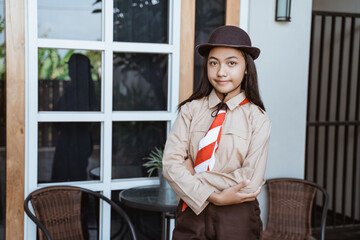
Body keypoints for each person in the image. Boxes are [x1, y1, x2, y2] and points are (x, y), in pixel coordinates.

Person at [162, 25, 271, 239]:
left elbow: (249, 182)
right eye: (214, 63)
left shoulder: (258, 119)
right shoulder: (190, 110)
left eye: (231, 63)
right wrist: (214, 196)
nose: (221, 72)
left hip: (237, 219)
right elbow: (170, 165)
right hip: (191, 214)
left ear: (246, 67)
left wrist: (194, 176)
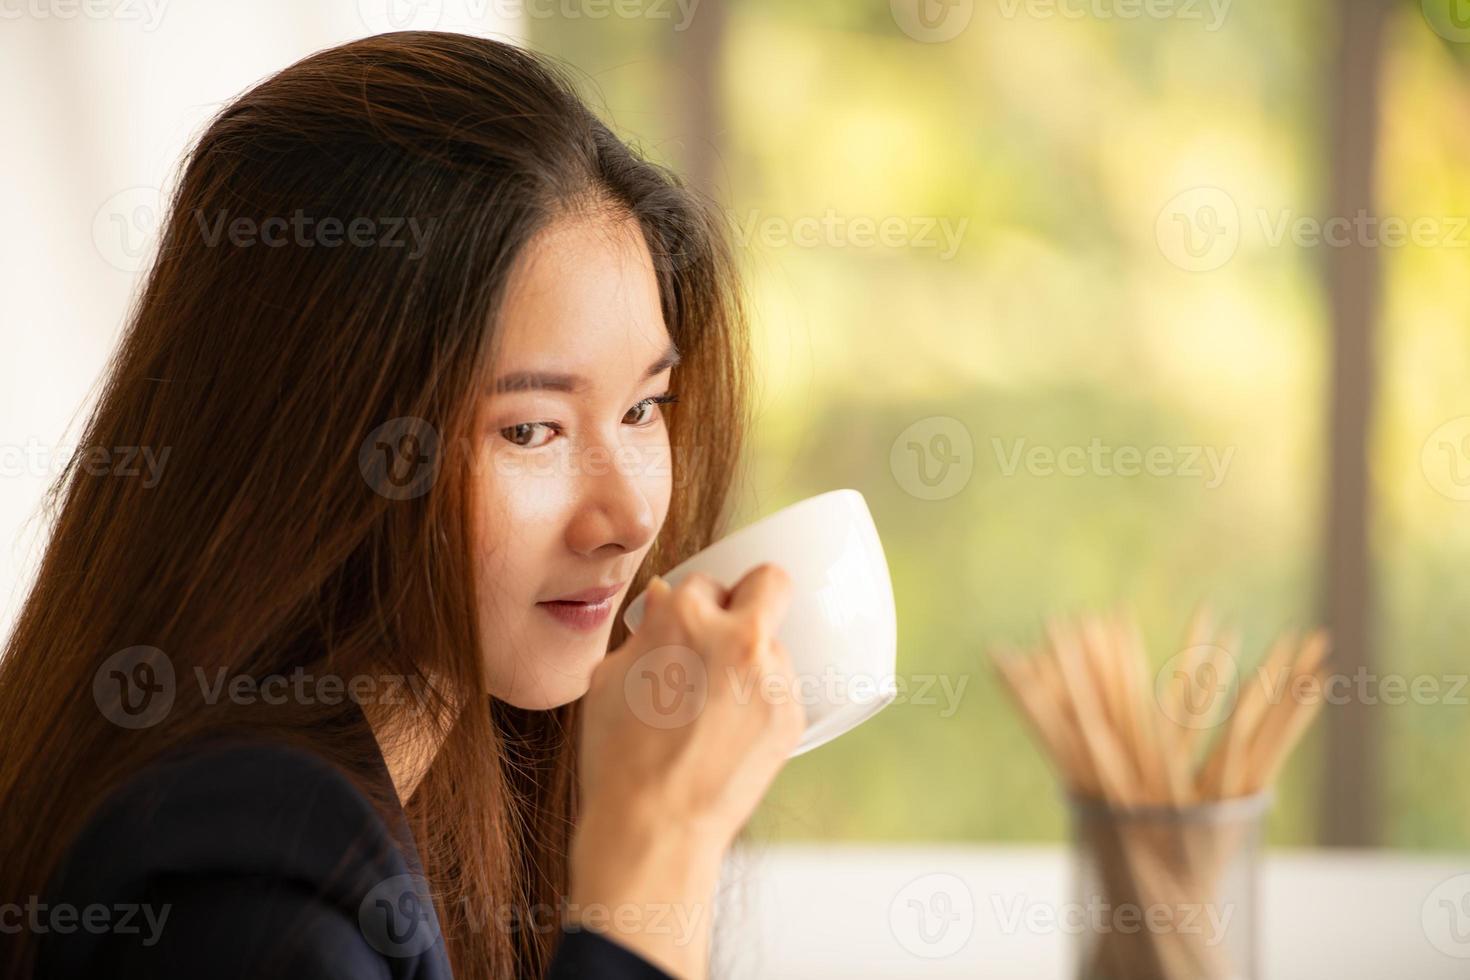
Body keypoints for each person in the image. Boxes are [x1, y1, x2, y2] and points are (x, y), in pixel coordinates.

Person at [0, 31, 804, 980]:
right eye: (531, 431)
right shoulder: (250, 904)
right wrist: (657, 853)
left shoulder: (436, 811)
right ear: (328, 443)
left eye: (641, 408)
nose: (629, 519)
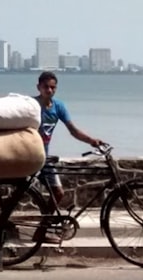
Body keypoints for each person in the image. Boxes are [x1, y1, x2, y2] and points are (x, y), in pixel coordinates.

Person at [34, 70, 104, 208]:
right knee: (21, 190)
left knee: (58, 193)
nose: (49, 90)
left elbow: (72, 130)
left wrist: (91, 141)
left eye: (52, 87)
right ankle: (1, 222)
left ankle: (43, 226)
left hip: (44, 157)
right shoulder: (32, 105)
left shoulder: (58, 106)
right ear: (39, 87)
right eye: (45, 86)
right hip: (30, 155)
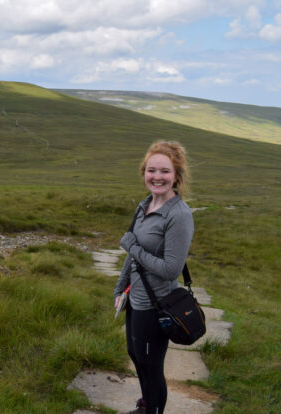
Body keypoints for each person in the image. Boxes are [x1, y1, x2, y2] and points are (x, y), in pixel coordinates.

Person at [113, 141, 194, 414]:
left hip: (157, 302)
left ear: (176, 176)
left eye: (165, 171)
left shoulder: (179, 215)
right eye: (151, 170)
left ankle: (154, 409)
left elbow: (172, 269)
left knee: (151, 363)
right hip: (135, 299)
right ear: (143, 173)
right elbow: (132, 254)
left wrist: (133, 247)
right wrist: (119, 288)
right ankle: (147, 405)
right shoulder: (144, 204)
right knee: (136, 355)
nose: (157, 177)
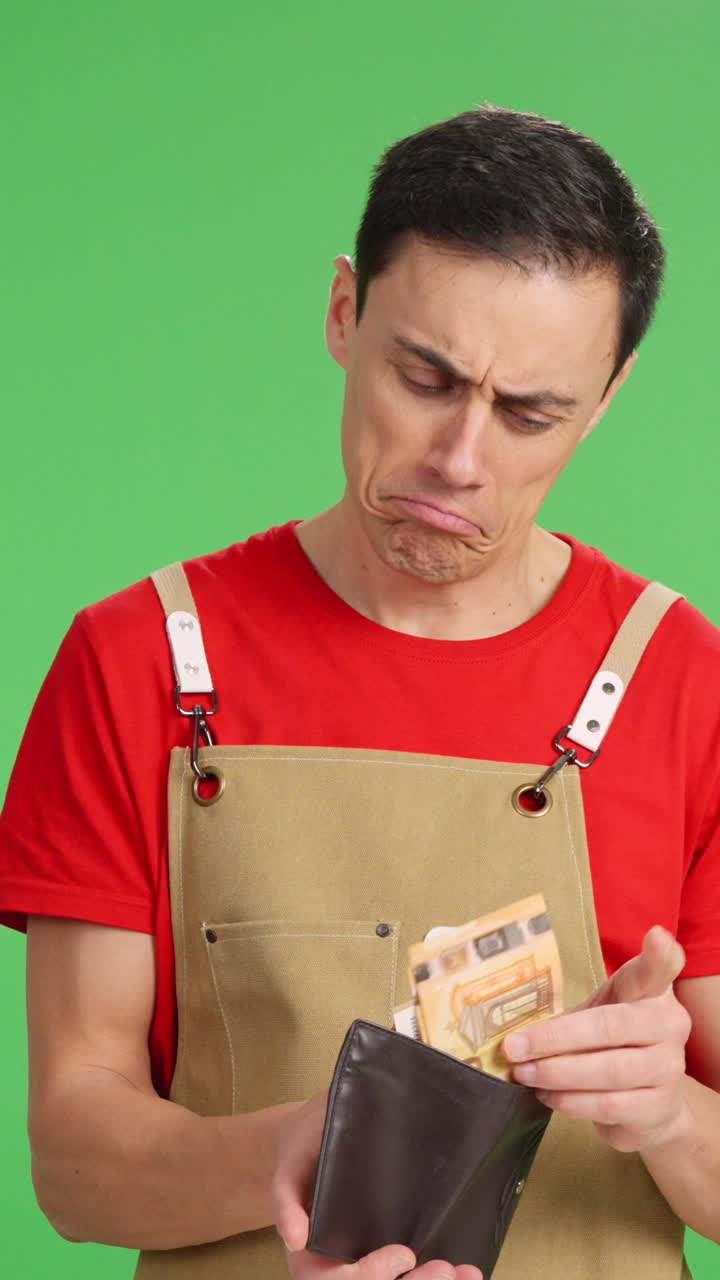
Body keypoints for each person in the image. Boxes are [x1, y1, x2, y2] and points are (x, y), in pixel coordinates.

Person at [1, 103, 719, 1280]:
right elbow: (73, 1160)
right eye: (426, 376)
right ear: (344, 311)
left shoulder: (686, 681)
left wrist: (673, 1111)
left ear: (611, 393)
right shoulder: (136, 659)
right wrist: (302, 1153)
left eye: (531, 412)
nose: (460, 459)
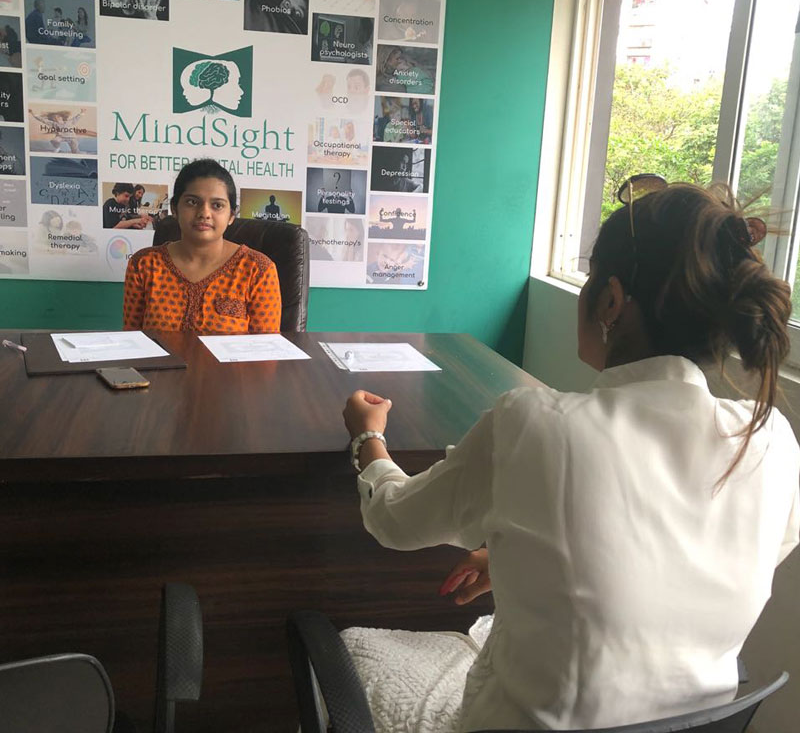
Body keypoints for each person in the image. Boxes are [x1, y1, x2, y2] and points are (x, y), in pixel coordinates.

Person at [341, 180, 800, 733]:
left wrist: (368, 440)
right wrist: (525, 559)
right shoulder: (771, 440)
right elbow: (690, 564)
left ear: (610, 300)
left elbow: (394, 521)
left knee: (353, 653)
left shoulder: (533, 425)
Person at [123, 158, 282, 334]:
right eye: (192, 202)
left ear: (231, 215)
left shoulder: (257, 270)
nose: (204, 213)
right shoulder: (144, 265)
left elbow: (266, 349)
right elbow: (132, 342)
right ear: (174, 209)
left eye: (217, 205)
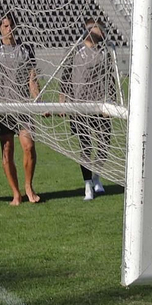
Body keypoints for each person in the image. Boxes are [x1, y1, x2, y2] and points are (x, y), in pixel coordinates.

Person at [0, 13, 41, 206]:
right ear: (0, 28)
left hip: (23, 107)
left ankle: (28, 186)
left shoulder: (26, 49)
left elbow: (32, 79)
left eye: (12, 25)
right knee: (7, 152)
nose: (10, 29)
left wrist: (39, 101)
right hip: (3, 109)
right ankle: (16, 193)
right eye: (6, 26)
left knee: (29, 147)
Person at [58, 19, 117, 200]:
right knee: (85, 145)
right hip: (80, 105)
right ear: (91, 30)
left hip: (100, 105)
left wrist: (112, 101)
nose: (104, 32)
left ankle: (96, 176)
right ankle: (87, 185)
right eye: (101, 29)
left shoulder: (105, 52)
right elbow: (65, 76)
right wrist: (63, 100)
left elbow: (111, 78)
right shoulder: (75, 50)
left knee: (104, 142)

WHAT YOU SHOULD DO |
Of the lines above, copy each one that contains the word "knee".

RESULT OF THIS EXERCISE |
right knee: (21, 190)
left knee: (58, 193)
left knee: (151, 363)
right knee: (136, 355)
left knee: (353, 653)
right knee: (7, 152)
left knee: (29, 147)
right knee: (85, 145)
left knee: (104, 142)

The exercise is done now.